### Solicitud de trabajo 1:
Responda a las siguientes preguntas sobre el artículo acerca de la neumonía atípica:
(a) ¿Con qué expresión se refirió Pascal al ser humano, según el artículo?
(b) ¿A quién se atribuye la afirmación de que el conocimiento es "intrínsecamente demoníaco"?
(c) ¿Qué título académico se indica para Manuel Lloris?
### Solicitud de trabajo 2:
Transcriba fielmente el pasaje del artículo sobre la neumonía atípica que comienza en "Vamos pues a" y termina en "Filosofía y Letras.".

La neumonía atípica debería ser un aldabonazo doble a la conciencia del mundo próspero: mayor atención a las condiciones alimentarias y de salubridad de los países pobres y sustracción de dinero y talentos de unas áreas de la investigación biológica en beneficio de otras cuya defunción se ha certificado con excesiva premura. Han surgido y resurgido a lo largo de la historia de la humanidad y es suicida darlas por una pesadilla del pasado. Debió haberse previsto que higiene, vacunas, antibióticos (estos últimos cada vez menos eficaces por el abuso que se hace de los mismos y la resistencia que despliegan los gérmenes) no bastarían para contrarrestar factores adversos tales como el cambio climático, la densidad demográfica, el tránsito internacional de mercancías, animales y seres humanos, el cambio genético o la aparición de microorganismos hasta ahora desconocidos y tan virulentos y posiblemente más letales que la neumonía atípica. Una vacuna eficaz para la cual puede ser cosa de meses, pero también de años. Presumiblemente, salpicados de falsos hallazgos. "Caña pensante", dijo Pascal del ser humano y recordando estas palabras he escrito este artículo. Accidente de la naturaleza y uso progresivo de la razón como arma defensiva contra nuestra fragilidad. Arma, sin embargo, irremediablemente de doble filo, de lo que todavía hoy deriva la esperanza por un lado y las más lúgubres predicciones por el otro. El conocimiento es "intrínsecamente demoníaco" (F. Juenger), los dioses no aman al Homo Faber, que es de la estirpe de los titanes. "A veces los dioses se le oponen violentamente, otras le toleran a su lado como una figura semiburlesca, como a Hephaistos...". Menos catastrofistas, en las últimas décadas ha cundido la alarma entre muchos biólogos; la neumonía atípica no había hecho sino atizar los más sombríos presagios y barruntos. Con todo, la opinión mayoritaria es que la biología no debe detenerse ni retroceder, pues si no son previsibles las consecuencias de los nuevos hallazgos, tampoco lo son las de poner una moratoria o detener indefinidamente la investigación.
Vamos pues a ciegas en este juego con el genotipo humano. Vacunas. Cultivamos virus, creamos nuevos mutantes, y al fin daremos con la inmortalidad o con la extinción de la especie. ¿La neumonía atípica vino de la China rural? ¿Seguro? Hay virus que duermen en el organismo humano durante años... La guerra biológica puede llegar a ser juego de niños. Cuestión de algún dinero, cierto ingenio y muchísimo odio.
Manuel Lloris es doctor en Filosofía y Letras.

### Datos de origen:
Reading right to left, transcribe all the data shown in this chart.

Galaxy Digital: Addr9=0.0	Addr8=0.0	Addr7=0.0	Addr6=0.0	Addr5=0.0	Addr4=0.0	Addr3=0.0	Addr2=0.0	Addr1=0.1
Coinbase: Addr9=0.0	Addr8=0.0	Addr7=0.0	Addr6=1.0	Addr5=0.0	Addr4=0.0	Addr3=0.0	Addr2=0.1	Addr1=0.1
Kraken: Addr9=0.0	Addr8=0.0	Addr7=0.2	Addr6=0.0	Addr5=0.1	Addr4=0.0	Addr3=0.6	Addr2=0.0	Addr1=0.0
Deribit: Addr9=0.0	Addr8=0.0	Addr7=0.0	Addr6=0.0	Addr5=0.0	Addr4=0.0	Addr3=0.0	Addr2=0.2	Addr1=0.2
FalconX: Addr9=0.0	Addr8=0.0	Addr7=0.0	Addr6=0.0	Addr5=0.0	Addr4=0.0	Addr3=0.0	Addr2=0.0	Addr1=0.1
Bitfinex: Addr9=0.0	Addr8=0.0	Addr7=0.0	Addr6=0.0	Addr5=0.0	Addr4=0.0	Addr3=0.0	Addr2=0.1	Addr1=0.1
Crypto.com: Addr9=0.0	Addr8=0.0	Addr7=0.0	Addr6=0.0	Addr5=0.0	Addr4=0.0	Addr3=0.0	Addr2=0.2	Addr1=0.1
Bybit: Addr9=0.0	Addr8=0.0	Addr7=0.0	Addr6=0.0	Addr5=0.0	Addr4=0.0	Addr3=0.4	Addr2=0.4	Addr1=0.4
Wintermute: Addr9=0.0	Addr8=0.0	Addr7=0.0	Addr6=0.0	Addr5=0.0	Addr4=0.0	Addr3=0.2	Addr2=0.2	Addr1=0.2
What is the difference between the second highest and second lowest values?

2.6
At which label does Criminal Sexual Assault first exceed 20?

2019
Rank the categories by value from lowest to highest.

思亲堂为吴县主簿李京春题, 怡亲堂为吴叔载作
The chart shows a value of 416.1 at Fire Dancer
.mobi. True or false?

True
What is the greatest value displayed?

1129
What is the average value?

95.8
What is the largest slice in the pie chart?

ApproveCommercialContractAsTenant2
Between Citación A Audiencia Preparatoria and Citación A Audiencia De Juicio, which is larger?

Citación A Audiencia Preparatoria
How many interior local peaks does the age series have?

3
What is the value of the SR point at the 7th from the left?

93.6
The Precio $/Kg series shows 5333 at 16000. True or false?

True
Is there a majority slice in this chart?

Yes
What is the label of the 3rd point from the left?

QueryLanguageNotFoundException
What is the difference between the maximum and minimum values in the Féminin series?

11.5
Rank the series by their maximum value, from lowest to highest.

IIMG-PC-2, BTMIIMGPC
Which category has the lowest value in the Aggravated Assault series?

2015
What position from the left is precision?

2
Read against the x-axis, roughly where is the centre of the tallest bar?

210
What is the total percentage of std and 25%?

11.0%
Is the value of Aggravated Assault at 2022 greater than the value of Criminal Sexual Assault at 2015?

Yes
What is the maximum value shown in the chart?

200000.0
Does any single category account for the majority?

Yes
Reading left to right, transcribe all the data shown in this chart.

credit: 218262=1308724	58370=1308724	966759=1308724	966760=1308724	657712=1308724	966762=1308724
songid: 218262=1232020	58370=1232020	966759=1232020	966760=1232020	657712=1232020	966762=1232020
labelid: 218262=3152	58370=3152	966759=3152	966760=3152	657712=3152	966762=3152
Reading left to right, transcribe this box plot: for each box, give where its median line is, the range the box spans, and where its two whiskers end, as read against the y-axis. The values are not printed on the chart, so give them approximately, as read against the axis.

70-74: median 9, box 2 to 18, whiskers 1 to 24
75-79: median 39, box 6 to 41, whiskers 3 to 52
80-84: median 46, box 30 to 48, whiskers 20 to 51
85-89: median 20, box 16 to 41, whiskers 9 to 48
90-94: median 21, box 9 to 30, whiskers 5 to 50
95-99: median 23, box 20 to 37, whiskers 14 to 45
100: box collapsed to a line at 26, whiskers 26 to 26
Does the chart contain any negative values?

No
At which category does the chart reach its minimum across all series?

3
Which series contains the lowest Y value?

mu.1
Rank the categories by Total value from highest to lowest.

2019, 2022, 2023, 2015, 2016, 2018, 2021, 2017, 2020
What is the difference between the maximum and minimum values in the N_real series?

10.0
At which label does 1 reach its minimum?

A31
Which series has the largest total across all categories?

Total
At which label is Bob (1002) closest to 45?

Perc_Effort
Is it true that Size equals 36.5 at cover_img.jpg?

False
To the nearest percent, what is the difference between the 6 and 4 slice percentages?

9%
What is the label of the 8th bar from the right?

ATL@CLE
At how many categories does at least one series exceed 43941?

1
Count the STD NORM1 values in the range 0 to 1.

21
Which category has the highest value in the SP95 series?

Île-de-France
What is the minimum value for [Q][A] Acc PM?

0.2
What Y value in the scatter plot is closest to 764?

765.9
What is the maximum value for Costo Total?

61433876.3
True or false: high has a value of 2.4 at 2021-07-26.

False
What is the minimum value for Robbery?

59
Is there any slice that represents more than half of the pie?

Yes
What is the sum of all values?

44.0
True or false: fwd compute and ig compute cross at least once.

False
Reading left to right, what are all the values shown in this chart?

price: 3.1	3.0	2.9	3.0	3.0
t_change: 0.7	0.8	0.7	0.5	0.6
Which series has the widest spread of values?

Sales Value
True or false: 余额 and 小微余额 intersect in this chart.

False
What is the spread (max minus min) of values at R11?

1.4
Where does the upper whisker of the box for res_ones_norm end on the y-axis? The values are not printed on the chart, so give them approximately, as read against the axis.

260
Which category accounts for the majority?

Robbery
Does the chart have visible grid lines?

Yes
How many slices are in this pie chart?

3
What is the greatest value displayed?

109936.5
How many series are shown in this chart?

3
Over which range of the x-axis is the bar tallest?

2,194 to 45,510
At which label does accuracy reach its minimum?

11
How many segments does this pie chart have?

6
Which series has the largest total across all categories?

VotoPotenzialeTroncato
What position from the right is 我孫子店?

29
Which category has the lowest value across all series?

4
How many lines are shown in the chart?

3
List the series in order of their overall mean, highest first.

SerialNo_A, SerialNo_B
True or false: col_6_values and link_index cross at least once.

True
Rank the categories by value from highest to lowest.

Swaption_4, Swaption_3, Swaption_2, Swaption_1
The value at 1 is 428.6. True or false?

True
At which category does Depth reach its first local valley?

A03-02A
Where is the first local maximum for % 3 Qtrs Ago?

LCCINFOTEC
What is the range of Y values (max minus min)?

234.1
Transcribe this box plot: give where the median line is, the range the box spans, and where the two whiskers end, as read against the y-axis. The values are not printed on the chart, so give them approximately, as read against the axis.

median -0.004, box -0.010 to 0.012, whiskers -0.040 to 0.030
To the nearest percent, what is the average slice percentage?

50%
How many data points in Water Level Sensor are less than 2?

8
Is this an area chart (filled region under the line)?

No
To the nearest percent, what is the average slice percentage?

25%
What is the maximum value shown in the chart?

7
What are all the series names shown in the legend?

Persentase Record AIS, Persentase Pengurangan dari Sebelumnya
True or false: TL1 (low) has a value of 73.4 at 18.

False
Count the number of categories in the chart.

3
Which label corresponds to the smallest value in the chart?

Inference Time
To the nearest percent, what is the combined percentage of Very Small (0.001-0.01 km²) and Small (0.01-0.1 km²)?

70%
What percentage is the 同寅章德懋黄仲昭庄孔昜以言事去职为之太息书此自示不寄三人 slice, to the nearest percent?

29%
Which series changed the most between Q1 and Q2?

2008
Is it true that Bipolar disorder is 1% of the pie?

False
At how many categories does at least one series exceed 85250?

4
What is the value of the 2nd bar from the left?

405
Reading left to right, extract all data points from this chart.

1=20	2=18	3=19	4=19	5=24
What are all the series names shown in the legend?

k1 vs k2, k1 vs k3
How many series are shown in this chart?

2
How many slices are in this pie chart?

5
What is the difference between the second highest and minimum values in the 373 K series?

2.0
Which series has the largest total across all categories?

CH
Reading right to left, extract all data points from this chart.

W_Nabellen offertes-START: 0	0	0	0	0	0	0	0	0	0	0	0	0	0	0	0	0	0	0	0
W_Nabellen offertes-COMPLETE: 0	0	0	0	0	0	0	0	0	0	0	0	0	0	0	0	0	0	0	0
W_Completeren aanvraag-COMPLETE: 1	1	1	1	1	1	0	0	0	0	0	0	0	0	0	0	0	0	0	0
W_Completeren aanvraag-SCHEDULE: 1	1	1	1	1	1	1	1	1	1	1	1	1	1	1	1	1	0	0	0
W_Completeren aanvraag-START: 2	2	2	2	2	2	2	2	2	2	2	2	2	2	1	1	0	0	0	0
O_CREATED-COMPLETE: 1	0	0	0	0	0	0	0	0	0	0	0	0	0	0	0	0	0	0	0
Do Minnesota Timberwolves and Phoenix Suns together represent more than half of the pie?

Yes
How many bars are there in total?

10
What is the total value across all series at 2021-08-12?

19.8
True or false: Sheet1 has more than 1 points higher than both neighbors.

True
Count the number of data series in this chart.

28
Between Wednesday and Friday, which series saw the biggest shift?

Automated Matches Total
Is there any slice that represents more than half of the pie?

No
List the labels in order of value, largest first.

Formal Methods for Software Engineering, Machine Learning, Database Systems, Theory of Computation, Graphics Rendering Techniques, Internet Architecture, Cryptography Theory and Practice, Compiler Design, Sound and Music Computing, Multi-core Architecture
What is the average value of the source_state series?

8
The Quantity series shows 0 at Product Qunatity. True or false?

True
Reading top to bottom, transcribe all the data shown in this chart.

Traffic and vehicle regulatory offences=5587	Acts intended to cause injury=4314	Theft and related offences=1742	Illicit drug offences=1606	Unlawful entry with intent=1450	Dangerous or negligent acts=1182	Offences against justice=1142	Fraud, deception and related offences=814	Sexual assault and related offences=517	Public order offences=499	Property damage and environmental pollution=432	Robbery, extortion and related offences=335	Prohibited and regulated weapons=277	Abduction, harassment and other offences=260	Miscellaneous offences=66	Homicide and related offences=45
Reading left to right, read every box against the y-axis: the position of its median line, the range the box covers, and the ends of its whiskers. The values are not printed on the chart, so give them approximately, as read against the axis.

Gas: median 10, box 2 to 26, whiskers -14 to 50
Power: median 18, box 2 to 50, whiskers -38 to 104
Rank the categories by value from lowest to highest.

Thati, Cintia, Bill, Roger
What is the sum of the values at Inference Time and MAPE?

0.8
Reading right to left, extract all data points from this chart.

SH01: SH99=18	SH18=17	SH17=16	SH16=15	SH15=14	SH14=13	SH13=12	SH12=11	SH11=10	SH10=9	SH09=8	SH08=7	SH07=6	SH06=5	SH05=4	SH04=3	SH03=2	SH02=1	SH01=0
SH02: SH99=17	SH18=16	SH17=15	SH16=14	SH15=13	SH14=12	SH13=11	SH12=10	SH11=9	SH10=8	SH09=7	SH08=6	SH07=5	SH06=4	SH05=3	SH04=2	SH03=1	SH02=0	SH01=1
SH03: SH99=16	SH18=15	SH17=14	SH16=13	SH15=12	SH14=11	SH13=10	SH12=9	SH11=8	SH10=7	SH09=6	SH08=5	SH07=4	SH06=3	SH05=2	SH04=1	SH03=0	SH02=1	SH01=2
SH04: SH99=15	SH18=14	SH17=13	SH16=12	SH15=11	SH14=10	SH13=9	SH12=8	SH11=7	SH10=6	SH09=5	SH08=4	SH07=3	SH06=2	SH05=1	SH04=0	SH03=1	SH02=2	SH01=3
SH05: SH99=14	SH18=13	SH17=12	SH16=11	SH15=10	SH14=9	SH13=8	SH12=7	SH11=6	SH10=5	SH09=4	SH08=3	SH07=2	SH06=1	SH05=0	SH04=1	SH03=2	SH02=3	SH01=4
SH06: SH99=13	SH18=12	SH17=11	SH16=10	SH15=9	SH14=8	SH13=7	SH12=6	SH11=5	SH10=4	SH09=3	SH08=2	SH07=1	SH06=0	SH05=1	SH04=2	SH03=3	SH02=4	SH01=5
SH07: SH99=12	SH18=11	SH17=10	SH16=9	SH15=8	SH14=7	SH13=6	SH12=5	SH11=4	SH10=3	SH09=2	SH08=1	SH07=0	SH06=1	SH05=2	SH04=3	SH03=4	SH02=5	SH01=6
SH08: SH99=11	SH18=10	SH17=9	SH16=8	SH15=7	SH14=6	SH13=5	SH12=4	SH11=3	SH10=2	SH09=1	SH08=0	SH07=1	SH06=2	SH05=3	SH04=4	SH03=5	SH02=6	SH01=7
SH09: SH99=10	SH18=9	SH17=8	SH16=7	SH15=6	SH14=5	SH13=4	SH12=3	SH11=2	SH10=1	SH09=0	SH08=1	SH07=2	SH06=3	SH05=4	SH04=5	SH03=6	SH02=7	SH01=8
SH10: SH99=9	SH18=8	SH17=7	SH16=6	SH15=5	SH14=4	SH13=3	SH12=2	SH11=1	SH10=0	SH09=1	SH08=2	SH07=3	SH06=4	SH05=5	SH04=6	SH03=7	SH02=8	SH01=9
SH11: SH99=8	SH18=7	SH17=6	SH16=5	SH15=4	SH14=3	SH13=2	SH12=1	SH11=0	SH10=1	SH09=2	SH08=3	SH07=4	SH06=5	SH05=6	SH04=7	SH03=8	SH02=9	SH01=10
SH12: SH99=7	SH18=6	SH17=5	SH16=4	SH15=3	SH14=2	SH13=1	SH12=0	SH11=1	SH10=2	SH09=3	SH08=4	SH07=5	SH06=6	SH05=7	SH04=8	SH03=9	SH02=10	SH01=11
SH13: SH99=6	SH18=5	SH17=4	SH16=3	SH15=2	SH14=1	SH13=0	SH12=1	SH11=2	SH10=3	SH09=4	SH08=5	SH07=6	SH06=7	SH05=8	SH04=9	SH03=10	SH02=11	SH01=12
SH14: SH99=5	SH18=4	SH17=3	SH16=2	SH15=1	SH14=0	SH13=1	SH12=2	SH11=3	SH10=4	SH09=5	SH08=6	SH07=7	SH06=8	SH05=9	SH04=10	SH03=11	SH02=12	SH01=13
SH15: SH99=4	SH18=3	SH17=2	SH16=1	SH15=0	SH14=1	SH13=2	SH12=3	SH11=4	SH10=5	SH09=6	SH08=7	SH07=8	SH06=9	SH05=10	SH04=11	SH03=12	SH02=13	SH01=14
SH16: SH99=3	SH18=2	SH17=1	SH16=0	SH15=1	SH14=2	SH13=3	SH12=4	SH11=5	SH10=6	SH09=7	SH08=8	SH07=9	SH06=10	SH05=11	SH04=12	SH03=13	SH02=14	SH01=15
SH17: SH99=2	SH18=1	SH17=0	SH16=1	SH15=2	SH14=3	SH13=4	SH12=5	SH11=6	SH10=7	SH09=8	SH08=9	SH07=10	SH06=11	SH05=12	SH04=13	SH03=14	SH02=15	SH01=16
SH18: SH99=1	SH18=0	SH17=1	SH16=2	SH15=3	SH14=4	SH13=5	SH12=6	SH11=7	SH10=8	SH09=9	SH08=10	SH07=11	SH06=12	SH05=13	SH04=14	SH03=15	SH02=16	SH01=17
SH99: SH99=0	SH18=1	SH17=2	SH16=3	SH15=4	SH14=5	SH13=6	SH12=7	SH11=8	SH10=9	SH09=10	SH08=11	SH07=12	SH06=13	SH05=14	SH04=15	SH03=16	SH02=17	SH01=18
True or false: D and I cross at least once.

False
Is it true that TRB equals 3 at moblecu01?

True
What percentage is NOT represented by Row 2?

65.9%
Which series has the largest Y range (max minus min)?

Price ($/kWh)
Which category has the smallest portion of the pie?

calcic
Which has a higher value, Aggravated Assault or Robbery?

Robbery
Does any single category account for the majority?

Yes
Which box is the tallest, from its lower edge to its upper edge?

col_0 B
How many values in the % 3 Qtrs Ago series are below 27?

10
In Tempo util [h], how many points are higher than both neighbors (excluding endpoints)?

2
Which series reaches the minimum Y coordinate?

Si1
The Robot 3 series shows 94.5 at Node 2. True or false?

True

### Su respuesta 1:
(a) "Caña pensante".
(b) A F. Juenger.
(c) Es doctor en Filosofía y Letras.

### Su respuesta 2:
Vamos pues a ciegas en este juego con el genotipo humano. Vacunas. Cultivamos virus, creamos nuevos mutantes, y al fin daremos con la inmortalidad o con la extinción de la especie. ¿La neumonía atípica vino de la China rural? ¿Seguro? Hay virus que duermen en el organismo humano durante años... La guerra biológica puede llegar a ser juego de niños. Cuestión de algún dinero, cierto ingenio y muchísimo odio.
Manuel Lloris es doctor en Filosofía y Letras.